What the task requires: The lines in the listing below are to be given again exactly, starting at the line holding "(427, 297) = (271, 360): mug -> none" and ending at the line holding "(954, 473) = (604, 382): none". Do not include pictures.

Provided data:
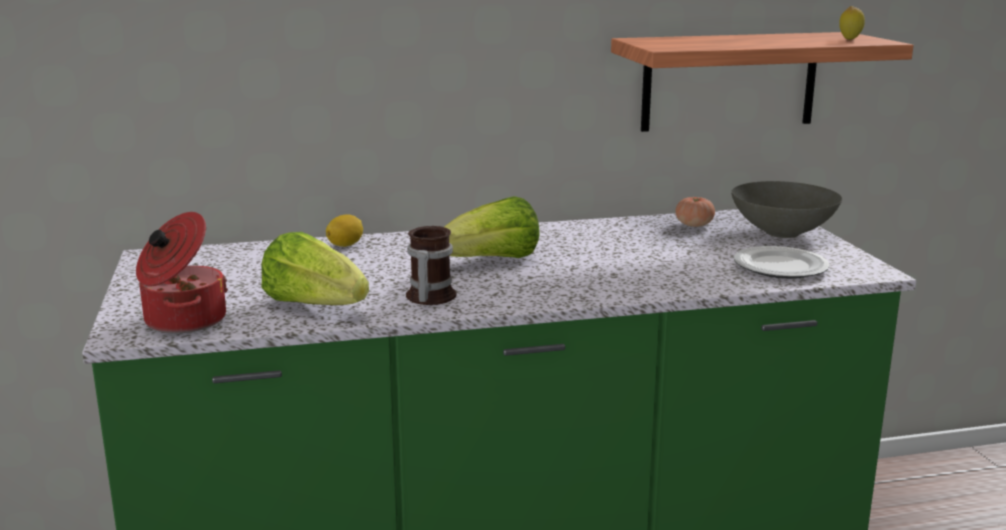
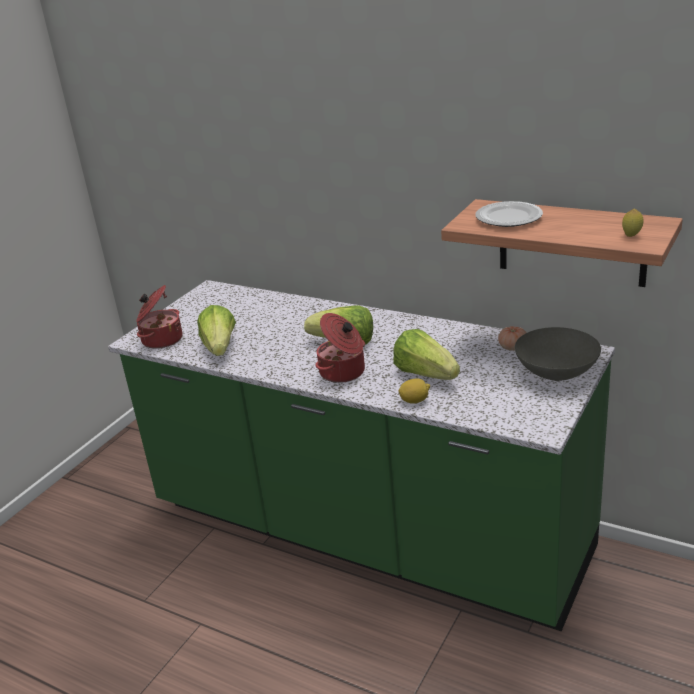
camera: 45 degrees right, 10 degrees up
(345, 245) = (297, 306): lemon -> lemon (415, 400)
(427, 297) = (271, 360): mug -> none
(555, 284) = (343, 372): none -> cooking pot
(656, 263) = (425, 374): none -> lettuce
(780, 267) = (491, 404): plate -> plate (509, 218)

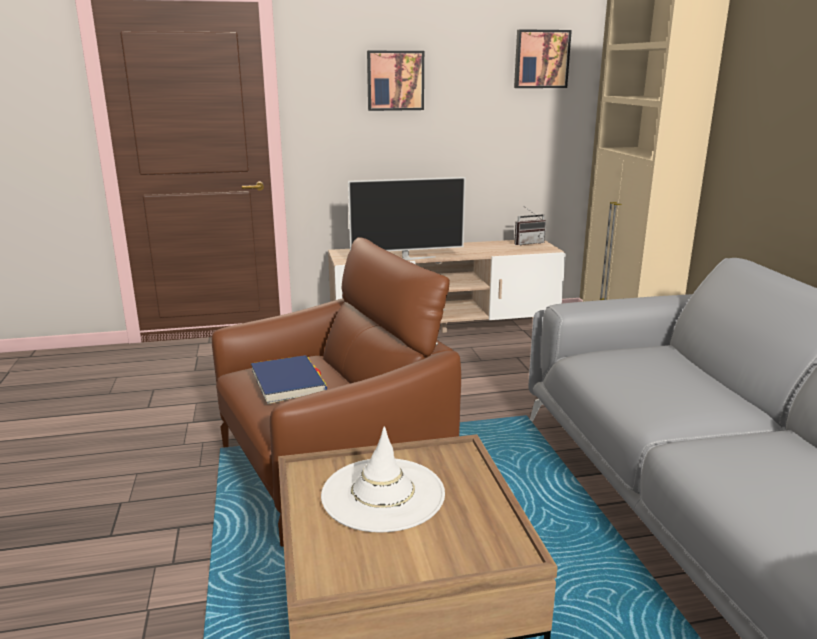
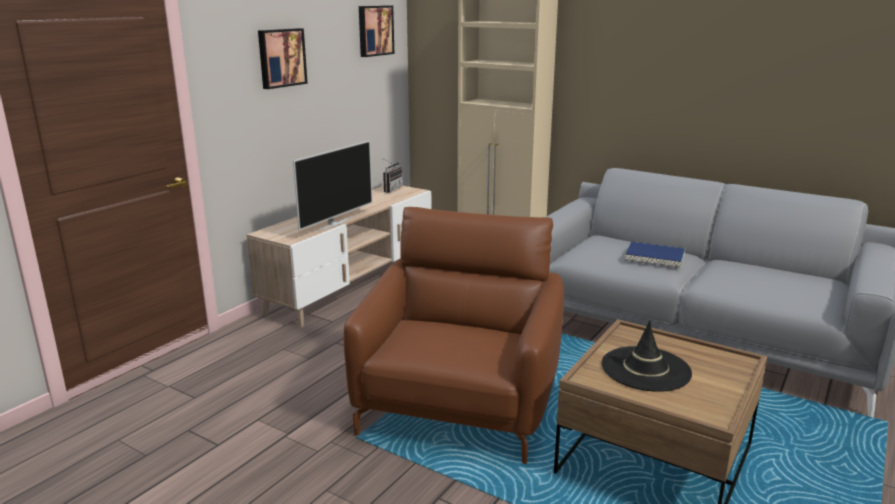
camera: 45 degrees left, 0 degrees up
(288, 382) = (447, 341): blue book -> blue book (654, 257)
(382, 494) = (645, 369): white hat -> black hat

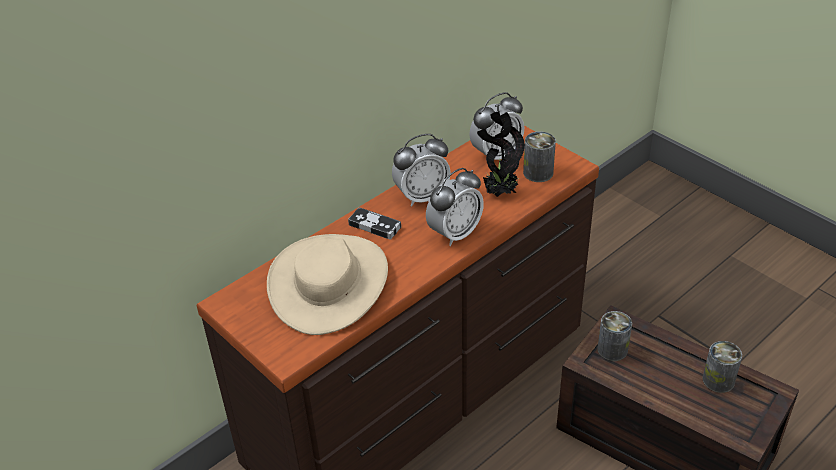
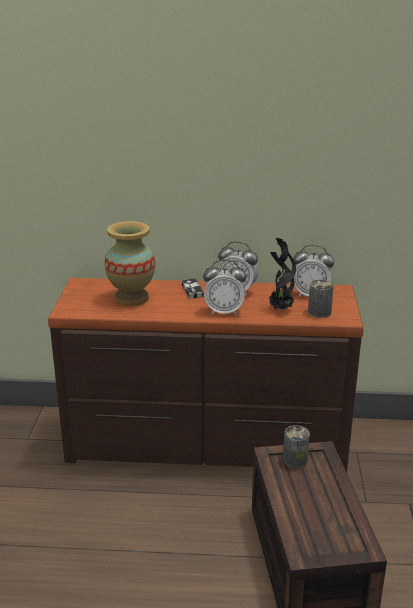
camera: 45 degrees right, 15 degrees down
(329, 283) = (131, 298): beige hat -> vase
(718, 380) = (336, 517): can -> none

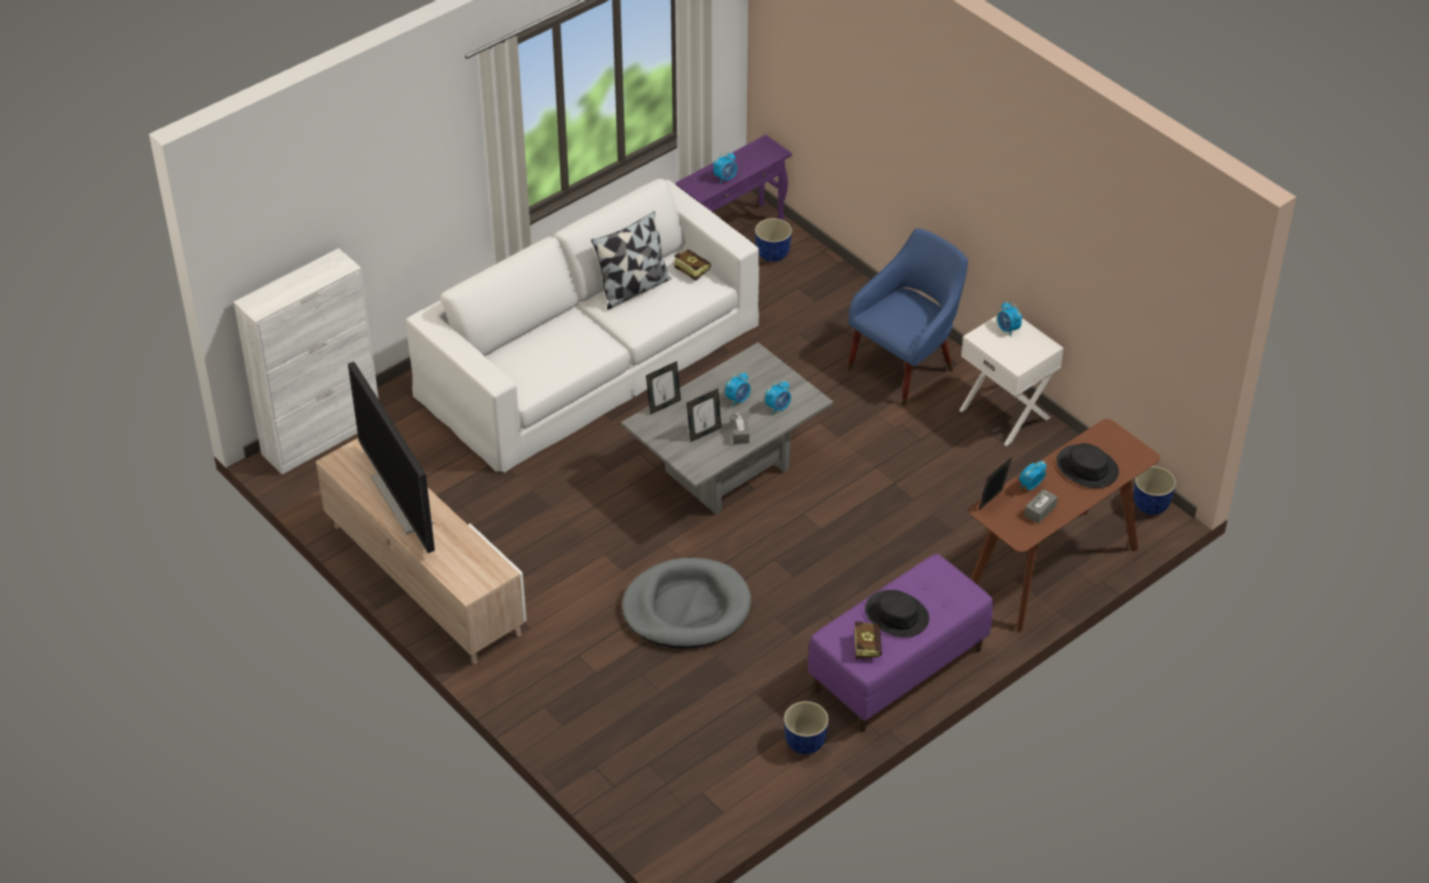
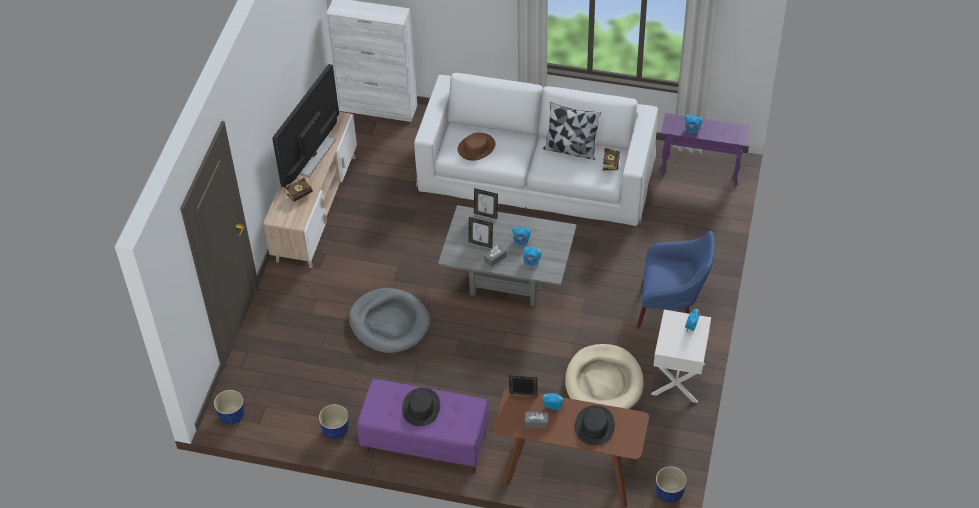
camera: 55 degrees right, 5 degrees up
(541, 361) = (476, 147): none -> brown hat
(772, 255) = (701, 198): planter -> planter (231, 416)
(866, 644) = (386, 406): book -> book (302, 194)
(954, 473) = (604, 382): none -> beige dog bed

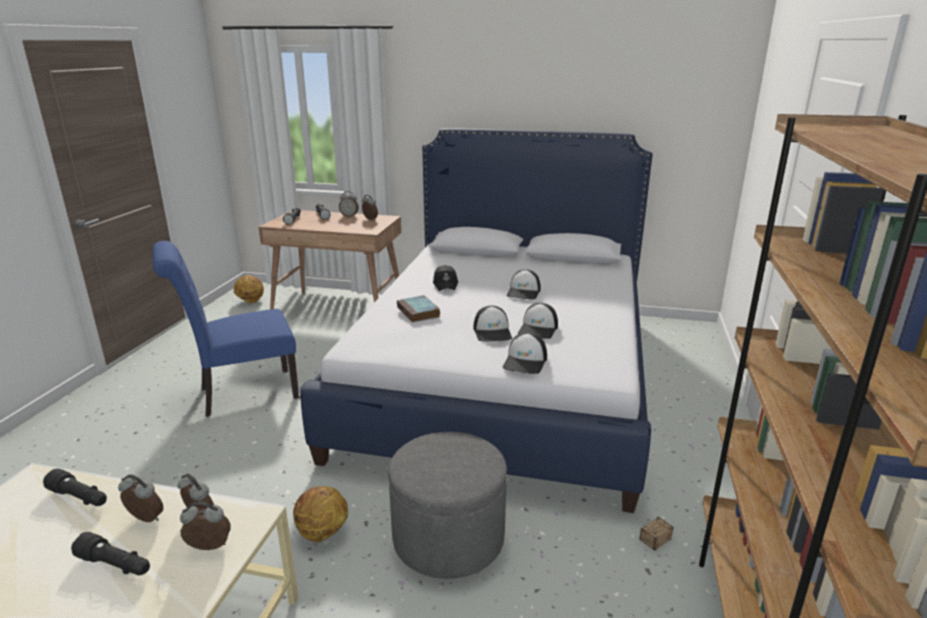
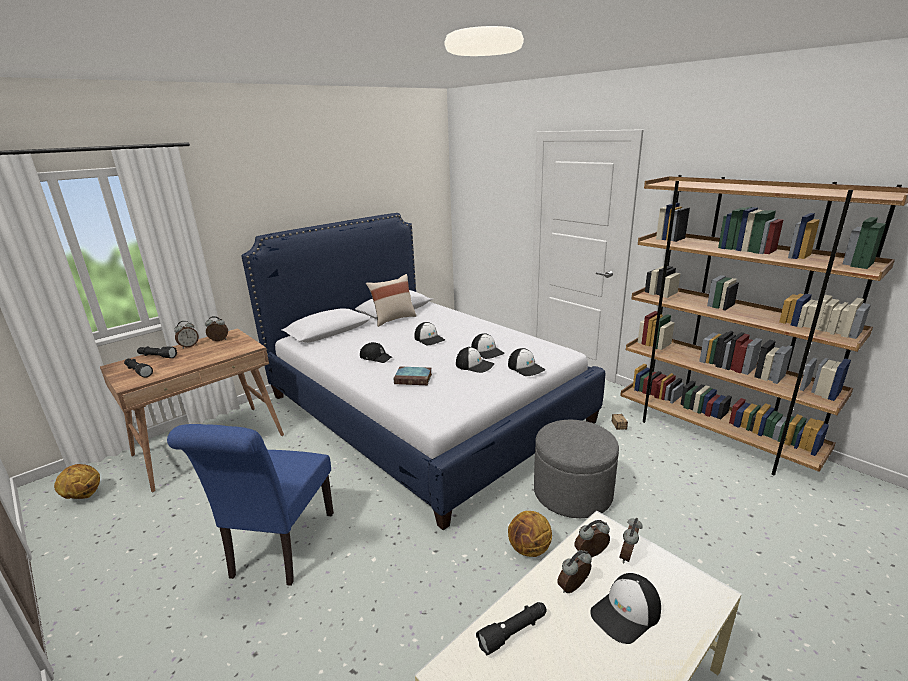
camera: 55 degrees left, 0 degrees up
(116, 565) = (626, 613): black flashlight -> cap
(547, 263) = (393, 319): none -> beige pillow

Task solution:
(427, 297) = (271, 360): mug -> none
(555, 284) = (343, 372): none -> cooking pot
(656, 263) = (425, 374): none -> lettuce
(780, 267) = (491, 404): plate -> plate (509, 218)

camera: 45 degrees left, 0 degrees up
(288, 382) = (447, 341): blue book -> blue book (654, 257)
(382, 494) = (645, 369): white hat -> black hat

camera: 45 degrees right, 15 degrees down
(329, 283) = (131, 298): beige hat -> vase
(718, 380) = (336, 517): can -> none

camera: 55 degrees right, 5 degrees up
(541, 361) = (476, 147): none -> brown hat
(772, 255) = (701, 198): planter -> planter (231, 416)
(866, 644) = (386, 406): book -> book (302, 194)
(954, 473) = (604, 382): none -> beige dog bed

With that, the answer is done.